According to S&P Global’s Global Trade Analytics Suite, in late 2022, China remained India’s third-largest export market by value, and by far its largest supplier of imported goods, the report said.

Even more indicative of current geopolitical dynamics is India’s positioning during the Russia-Ukraine war.

According to S&P Global’s Commodities at Sea database, as European markets imposed sanctions and sought to disengage from Russian energy resources, India became the second-largest recipient of Russian crude oil in 2022.

The previous year, India did not represent a top 10 export market for Russian crude oil.

This form of expedient engagement, of collaborating on communal challenges while competing in the national interest, is not only an India story.

Turkey, a U.S ally through NATO, is also a purchaser of the Russian-manufactured S-400 missile system.
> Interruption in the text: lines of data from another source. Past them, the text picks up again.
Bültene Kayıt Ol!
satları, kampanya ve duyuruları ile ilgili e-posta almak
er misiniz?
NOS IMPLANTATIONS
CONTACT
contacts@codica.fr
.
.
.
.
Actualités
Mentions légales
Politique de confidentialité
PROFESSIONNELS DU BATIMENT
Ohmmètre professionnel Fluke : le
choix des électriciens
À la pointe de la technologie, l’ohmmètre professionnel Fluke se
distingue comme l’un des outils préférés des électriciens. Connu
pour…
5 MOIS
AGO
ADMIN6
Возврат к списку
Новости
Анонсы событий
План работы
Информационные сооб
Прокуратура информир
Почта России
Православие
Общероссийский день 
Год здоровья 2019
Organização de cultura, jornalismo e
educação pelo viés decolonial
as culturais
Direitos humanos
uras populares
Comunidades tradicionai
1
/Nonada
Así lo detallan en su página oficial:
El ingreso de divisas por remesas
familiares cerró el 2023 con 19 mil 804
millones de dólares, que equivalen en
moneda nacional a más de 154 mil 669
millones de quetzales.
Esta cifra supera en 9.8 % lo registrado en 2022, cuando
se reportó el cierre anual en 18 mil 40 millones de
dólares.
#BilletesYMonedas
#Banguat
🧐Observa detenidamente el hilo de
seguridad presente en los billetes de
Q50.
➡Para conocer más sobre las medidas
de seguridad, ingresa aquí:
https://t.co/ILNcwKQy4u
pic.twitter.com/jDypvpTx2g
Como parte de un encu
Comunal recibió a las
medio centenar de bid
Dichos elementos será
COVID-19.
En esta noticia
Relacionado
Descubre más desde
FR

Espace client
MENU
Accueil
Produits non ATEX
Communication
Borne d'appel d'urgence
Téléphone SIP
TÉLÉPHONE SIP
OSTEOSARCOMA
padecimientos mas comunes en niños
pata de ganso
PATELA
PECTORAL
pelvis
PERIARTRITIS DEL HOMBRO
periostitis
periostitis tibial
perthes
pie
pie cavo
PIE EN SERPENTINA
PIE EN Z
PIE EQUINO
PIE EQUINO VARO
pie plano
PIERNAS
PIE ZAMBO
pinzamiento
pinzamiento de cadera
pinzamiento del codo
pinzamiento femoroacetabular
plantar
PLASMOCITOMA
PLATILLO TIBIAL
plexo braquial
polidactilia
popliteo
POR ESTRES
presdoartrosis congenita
South Africa is a member of the Just Energy Transition Partnership with the EU, UK and US, which aims to support the country’s decarbonization efforts, even as it remained a leading exporter of coal in 2022, including to its BRICS partners India and (less so) China.

As the demand for oil defined geopolitics in the 20th century, the scramble to secure minerals critical for the energy transition is likely to shape geopolitics in the 21st century, leaving countries working side by side to contain a changing climate while leveraging protectionism and localization, the report said.